WES of 100x depth was conducted on primary tumor and metastatic lymph nodes, with samples from the peripheral blood being regarded as normal control (Fig. 3B). Somatic mutation analysis revealed a total of 717 deletion mutations, 1,479 insertion mutations, and 326 single nucleotide polymorphisms (SNPs, Fig. S3A). Among these mutations, there were no identified mutations on exons of RET or ERK gene. The number of somatic mutations in the metastatic sample increased significantly when compared to primary tumors. Notably, TPR and EIF3A were among the mutated genes, and previous studies have reported that these genes being associated with tumorigenesis and progression. Furthermore, the presence of mutations in ACTB in both tumor and metastatic samples suggested an association with the impaired ability of tumor cells to repair DNA damage (Fig. 3B, Fig. S3B).

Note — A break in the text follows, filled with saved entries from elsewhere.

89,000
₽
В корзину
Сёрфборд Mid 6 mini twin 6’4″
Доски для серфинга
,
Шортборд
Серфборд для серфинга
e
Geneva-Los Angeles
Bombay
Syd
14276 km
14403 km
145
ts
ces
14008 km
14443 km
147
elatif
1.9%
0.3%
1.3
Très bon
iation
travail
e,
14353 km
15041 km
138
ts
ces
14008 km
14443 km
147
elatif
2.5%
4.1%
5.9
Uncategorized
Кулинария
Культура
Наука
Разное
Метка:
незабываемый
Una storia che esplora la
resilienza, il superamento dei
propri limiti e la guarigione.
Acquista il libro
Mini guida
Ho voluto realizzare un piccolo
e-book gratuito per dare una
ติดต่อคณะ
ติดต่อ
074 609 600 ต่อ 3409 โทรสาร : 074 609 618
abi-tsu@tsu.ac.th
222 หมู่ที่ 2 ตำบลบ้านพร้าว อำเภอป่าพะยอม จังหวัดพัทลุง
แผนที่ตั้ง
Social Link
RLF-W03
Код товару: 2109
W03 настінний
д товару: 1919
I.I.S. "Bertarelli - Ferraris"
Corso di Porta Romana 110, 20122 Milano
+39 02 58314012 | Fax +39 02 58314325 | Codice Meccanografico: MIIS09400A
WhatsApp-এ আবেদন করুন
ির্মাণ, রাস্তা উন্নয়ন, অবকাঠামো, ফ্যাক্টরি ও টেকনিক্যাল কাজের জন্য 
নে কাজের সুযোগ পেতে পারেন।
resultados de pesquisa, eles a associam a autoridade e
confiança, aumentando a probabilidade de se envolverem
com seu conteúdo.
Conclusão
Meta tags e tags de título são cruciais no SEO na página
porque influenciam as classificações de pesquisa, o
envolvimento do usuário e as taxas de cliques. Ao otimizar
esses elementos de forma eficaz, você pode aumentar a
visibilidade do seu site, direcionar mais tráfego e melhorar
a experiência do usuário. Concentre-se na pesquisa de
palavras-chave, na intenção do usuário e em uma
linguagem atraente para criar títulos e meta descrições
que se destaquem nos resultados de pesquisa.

Comparing CNV patterns among chromosomes, it was observed that chromosomes 1, 9 and 15 had more loss mutations of CNV, while chromosomes 2, and 16 had higher gain mutations than other chromosomes (Fig. S3C). Structure variations (SV) exhibited partially different patterns, while chromosomes 1 and 16 exhibiting a higher incidence of SV (Fig. 3C). While chromosomes 2, 9, and 15 exhibited more CNV mutations (Fig. S3D), there was no significant difference in the proportion of SV (Fig. S3C) associated with genes located on chromosomes 1, and 16.

In the SV analysis of tumors, mild duplication and deletion were identified in chromosomes 5 and 14, which correspond to WES results (Fig. 3D). A total of 1,592 germline mutations were observed and the number of somatic mutations was 3,073. The number of somatic mutations was significantly higher in metastasis than in primary tumors and peripheral blood, consistent with the clinical features of higher malignancy in metastatic cells (Fig. 3E).